Segundo ele, o “discurso de Camilo Santana [ministro da Educação], ao anunciar o PAC em reunião com reitores, foi ultrajante e recebido com indignação pela base docente que compõe as tantas universidades que aderiram à greve e que propuseram uma pauta consistente e viável, em face do desmonte levado às ultimidades nos anos de 2016 a 2022”.

Nesse contexto, acrescenta, “a frase despropositada do presidente Lula, estimulando projetos de Inteligência Artificial, não encontrou eco na terra arrasada, mas possivelmente agradou os conglomerados de educação e tecnologia (krotons e lemanns da vida) e a própria mídia coorporativa, que há anos disputa o protagonismo e o orçamento da educação pública. Como se sabe, o sucateamento e a precarização da educação pública têm escola, partido”.

Ele cita exemplos, “bem básicos”, que exibem as contradições que docentes, discentes e técnicos enfrentam cotidianamente, que são a exigências para que se tenha uma produção acadêmica de excelência (no tripé ensino, pesquisa e extensão). “Alguns programas de pós-graduação, que fazem pesquisas de ponta, estão sem verba Proap já no mês de setembro, mesmo com toda a prudência, dedicação e atenção de seus coordenadores”, ressalta, lembrando que o programa é a verba destinada a passagens e diárias para participação em eventos, publicações e outros investimentos vitais para o funcionamento adequado de pesquisas.

Cita também outro ponto que revela essas contradições, nas editoras universitárias. “A editora da Ufes tem uma equipe e um trabalho editorial primoroso e um catálogo que revela as instigantes pesquisas feitas na universidade. Nesse momento, há algumas dezenas de livros prontos que aguardam recursos para publicação. E não estamos nem falando na assistência estudantil, que é fundamental para os anseios de uma universidade popular e de compromisso social”, destaca.

Esse ponto de vista é explicitado por Gaspar em textos reflexivos, como o que leva o título A importância do dissenso no espaço universitário, no qual destaca: “Desde o início da greve, houve esse chamamento ao diálogo sobre esse tema. No entanto, na Ufes, a base docente e discente foi surpreendida com a informação oficial de normalidade de atividades em se tratando de questões e prazos que implicassem a pós-graduação. Já nos primeiros dias, a PRPPG Ufes manifestou-se oficialmente nesses termos”.

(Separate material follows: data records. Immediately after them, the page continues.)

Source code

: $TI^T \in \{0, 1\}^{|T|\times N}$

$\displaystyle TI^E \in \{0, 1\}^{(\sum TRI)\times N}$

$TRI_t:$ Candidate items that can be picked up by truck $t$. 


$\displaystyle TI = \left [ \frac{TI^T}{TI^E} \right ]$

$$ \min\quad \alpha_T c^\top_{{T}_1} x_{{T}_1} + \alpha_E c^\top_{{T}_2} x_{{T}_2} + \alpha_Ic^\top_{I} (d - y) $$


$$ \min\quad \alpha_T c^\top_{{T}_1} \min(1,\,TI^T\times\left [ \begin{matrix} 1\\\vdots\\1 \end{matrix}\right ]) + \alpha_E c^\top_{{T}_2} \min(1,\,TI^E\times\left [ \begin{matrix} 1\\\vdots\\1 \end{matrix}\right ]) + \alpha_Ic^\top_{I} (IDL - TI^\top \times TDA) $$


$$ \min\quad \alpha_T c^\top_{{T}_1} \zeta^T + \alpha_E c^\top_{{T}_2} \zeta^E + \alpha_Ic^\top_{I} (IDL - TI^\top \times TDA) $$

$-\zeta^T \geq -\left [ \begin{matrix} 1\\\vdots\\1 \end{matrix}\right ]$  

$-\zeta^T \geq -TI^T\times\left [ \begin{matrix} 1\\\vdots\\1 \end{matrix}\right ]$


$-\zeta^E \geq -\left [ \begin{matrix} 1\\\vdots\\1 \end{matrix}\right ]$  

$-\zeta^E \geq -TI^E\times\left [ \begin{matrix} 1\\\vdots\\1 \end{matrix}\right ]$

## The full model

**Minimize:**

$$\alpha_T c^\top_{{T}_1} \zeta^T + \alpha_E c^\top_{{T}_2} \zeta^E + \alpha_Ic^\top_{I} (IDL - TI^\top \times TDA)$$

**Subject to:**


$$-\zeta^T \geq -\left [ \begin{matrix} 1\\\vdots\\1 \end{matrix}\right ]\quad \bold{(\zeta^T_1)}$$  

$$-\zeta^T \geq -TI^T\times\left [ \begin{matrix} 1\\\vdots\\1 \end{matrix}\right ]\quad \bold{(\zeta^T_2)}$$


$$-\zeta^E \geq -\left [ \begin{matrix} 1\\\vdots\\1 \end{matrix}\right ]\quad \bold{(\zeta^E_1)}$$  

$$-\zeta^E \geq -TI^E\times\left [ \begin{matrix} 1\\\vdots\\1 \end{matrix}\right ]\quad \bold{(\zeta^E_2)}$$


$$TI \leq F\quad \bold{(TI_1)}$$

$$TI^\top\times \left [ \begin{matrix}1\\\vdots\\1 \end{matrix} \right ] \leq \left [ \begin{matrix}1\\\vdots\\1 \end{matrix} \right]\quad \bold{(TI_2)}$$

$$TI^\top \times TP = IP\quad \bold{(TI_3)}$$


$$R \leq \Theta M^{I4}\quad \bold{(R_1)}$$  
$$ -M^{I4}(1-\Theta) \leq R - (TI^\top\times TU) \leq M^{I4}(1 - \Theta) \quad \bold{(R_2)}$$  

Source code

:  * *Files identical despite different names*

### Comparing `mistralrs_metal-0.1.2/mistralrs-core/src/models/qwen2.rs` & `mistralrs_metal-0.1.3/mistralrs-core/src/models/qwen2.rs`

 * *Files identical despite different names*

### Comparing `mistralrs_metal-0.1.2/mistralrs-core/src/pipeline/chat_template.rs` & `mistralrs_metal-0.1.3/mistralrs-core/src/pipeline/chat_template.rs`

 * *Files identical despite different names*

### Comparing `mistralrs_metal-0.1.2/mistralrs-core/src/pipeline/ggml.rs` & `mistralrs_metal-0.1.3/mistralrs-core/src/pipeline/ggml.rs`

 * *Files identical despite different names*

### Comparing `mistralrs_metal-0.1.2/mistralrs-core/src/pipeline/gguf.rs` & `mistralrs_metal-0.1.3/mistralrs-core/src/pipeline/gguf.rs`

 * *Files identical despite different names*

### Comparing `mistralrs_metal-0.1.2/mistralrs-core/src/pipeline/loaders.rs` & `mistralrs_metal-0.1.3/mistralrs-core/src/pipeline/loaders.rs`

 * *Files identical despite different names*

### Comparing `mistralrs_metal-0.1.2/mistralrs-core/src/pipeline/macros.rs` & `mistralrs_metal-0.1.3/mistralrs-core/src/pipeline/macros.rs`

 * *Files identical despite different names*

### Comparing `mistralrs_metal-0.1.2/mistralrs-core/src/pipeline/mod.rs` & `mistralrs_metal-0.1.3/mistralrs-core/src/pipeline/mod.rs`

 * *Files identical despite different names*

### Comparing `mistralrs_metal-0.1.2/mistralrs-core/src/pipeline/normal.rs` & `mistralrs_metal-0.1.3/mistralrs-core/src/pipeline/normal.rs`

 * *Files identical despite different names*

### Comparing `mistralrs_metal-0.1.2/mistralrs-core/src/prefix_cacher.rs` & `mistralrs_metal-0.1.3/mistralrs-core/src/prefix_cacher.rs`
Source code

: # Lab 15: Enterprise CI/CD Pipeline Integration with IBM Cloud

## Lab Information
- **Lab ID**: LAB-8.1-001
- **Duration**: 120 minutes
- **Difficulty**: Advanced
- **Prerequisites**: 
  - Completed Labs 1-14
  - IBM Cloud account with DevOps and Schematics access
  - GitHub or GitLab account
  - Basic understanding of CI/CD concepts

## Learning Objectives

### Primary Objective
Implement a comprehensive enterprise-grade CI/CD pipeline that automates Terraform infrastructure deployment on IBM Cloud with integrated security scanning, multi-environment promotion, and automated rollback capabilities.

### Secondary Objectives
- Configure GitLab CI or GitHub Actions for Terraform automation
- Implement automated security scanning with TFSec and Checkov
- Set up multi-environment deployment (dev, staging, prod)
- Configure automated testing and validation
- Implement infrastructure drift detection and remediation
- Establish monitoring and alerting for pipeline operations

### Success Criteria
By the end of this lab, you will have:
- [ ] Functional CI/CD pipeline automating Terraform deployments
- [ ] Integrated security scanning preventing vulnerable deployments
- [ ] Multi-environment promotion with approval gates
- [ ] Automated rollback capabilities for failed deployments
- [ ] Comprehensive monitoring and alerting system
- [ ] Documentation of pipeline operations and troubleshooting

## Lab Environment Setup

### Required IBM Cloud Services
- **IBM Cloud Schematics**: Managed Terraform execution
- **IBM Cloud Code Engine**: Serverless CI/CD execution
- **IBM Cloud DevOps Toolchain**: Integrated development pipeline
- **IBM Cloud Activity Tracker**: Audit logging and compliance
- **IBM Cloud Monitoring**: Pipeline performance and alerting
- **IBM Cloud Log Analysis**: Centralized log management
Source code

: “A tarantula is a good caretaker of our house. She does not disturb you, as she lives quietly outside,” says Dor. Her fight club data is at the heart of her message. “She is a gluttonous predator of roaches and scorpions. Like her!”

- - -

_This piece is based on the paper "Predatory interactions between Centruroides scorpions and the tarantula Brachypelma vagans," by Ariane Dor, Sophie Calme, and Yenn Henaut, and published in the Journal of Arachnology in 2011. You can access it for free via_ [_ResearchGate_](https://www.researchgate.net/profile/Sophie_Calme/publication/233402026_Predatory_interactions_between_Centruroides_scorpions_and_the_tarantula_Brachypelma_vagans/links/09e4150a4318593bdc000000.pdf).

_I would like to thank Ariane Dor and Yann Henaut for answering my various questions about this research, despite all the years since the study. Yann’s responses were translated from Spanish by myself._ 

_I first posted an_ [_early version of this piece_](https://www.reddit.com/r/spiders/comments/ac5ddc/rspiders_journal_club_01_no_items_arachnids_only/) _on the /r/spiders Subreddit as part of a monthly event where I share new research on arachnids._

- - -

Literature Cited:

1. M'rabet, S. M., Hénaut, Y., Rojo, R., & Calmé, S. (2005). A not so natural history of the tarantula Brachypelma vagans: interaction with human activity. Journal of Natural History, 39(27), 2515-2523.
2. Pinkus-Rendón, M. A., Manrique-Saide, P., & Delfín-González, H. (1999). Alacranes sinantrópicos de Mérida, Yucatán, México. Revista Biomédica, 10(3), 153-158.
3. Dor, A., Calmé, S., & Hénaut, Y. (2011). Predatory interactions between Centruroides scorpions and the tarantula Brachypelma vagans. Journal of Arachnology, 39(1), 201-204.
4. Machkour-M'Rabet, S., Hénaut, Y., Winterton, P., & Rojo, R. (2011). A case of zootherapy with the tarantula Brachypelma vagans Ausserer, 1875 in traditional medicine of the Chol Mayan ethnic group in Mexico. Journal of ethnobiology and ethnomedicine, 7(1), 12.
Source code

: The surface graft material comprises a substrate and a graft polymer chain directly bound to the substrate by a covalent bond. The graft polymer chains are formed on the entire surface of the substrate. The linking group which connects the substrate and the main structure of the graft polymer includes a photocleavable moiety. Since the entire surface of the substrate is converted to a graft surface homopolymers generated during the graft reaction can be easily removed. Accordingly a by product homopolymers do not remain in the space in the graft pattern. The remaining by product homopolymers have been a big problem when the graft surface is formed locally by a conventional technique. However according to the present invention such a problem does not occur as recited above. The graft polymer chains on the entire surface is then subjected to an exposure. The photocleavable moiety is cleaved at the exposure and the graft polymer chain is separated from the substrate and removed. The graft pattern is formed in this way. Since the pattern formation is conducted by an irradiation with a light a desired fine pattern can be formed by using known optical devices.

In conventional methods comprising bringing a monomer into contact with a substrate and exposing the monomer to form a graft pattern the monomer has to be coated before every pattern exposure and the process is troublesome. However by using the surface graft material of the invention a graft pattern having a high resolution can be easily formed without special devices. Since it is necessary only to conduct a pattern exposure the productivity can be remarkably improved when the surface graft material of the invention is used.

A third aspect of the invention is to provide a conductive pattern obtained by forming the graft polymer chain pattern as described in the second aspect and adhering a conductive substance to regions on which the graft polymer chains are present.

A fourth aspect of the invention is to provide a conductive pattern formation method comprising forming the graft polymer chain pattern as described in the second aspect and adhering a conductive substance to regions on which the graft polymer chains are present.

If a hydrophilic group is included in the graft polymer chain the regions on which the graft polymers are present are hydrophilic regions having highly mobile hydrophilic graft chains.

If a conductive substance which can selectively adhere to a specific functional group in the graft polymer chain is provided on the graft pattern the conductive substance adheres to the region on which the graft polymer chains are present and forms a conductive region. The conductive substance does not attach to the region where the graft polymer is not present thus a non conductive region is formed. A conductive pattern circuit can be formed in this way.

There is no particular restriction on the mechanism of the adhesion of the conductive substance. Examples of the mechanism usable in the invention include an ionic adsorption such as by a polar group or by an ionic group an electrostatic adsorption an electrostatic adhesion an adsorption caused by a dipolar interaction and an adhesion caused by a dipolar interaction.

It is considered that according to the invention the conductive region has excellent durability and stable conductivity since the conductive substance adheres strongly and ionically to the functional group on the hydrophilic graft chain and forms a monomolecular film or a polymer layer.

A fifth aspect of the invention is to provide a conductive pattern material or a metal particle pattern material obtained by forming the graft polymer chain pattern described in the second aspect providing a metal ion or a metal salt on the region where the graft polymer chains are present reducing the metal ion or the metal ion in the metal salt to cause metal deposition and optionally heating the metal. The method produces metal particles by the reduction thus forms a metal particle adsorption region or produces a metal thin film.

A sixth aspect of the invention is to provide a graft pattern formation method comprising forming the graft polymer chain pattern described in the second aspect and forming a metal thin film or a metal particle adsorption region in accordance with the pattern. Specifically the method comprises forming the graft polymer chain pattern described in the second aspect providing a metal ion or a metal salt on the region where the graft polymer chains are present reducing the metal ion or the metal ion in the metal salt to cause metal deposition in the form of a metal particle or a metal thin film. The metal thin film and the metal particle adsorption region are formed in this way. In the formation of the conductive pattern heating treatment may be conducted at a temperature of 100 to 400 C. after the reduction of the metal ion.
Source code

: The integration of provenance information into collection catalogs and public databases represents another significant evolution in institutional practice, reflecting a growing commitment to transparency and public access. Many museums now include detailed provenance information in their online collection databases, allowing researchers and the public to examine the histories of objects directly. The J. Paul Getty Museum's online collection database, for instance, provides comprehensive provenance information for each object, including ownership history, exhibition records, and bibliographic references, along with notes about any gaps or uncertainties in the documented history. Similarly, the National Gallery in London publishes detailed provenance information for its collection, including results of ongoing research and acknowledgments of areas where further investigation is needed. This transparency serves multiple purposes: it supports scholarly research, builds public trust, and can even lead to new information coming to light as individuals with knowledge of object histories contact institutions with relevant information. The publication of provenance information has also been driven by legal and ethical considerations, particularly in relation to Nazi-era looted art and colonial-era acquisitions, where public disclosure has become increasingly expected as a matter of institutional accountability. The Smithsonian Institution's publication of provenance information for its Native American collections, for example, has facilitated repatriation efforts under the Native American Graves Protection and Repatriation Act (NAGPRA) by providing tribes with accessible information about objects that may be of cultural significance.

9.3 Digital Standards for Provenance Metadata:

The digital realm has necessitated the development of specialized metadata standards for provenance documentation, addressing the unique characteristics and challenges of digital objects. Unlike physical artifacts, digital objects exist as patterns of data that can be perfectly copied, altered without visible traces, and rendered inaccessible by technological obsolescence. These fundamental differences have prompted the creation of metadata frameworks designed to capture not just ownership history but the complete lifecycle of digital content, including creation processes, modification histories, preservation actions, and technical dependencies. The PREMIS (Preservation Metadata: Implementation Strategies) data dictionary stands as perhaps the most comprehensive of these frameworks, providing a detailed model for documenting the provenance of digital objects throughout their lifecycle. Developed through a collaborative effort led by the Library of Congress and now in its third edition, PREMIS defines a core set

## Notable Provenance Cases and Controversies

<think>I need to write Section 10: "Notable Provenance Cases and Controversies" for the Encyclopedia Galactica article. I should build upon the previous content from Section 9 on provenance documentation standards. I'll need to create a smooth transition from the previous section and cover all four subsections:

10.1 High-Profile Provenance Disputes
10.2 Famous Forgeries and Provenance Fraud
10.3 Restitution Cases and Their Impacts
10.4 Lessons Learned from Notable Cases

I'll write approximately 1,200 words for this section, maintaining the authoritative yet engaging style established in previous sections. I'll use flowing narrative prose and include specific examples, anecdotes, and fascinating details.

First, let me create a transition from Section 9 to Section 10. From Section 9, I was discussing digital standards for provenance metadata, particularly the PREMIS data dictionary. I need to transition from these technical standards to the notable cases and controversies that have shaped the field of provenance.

O ofício encaminhado às coordenadoras e coordenadores de Programas de Pós-Graduação naquela ocasião, prossegue, “vilipendiou o movimento docente que luta por direitos, por recomposição do orçamento e pelo funcionamento das universidades públicas brasileiras, entre outras pautas urgentes, e perdeu a oportunidade de redimensionar os problemas enfrentados pelos PPG’s e o seu papel no todo da universidade”.

“Essas e outras questões revelam a frustração que toma de assalto a vida docente – em angústias e ansiedades cada vez mais crescentes –, fruto da percepção que seu espaço de trabalho é teleguiado pelo mercado, já que a própria universidade assume os ares, as normas e a operacionalidade de empresas privadas”, reforça Gaspar.